And then there is the Toffee Shop of Penrith, where Neil Boustead makes the finest fudge on Earth. It’s a modest, bright establishment on a street that slopes down a hill at the top end of town. There’s not much in the windows, and not much in the shop, come to that, just stacks of plain and chocolate fudge slabs, all wrapped in the trademark opaque greaseproof paper; heaps of toffee, each odd-shaped piece wrapped in a little twist of paper; a plate of fudge on the counter, ready-cut to help yourself – “Oh, make that two slabs while you’re at it, no, three” – and a random collection of blue-and-white plates on the wall.

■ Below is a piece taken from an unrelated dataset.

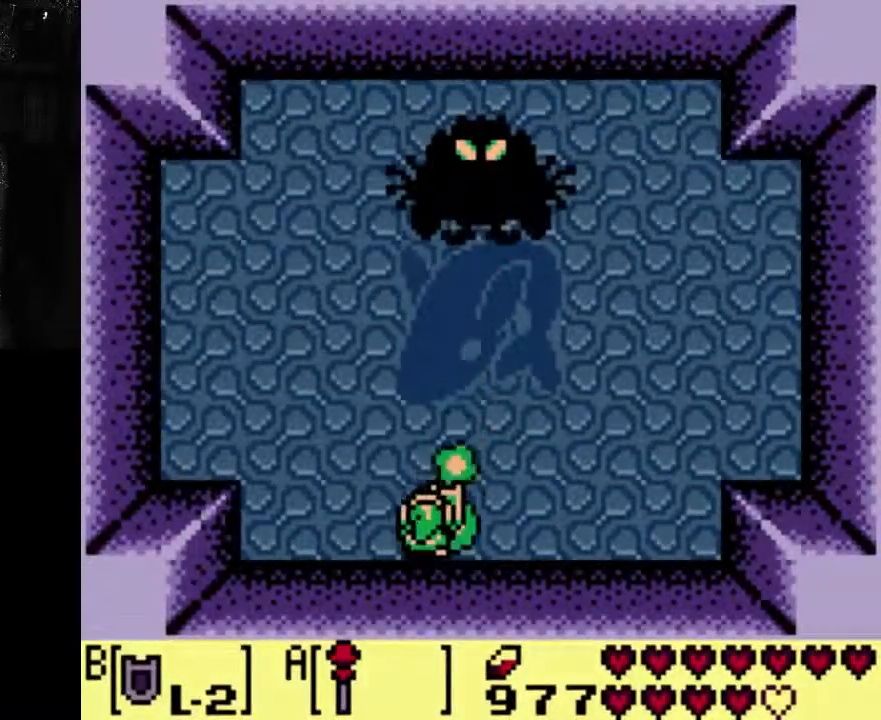
{"dt_ms": 500, "buttons": ["A"], "left_stick": "center", "right_stick": "center", "events": []}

I have been eating this fudge, man and boy, for about 40 years, and in all that time it hasn’t varied in its quality or it pleasure-giving virtues. That’s perhaps because it hasn’t varied in its method of manufacture. It’s still made, as it has always been made, in a small kitchen out the back (although these days there are two kitchens out the back), sugar, sugar syrup, butter and milk, all melted together and boiled to a precise temperature, and then beaten and beaten and beaten to achieve that unique, firm/soft, flaky/dense texture. The secret, Neil says, is in the beating, and for the first time I was allowed to see this essential part of the process, which consisted of two young men pounding away at the glossy, amber, liquescent fudge mixture in large copper pans with huge wooden paddles. It looked like a serious work-out.
But that’s the way with great sweets, great foods of any kind, really. There aren’t short cuts. There aren’t cheap ingredients. You can’t make them quickly, not if you want to maintain the quality. As another Cumbrian confectioner said, “If you’re going to do it at all, you might as well do it properly.”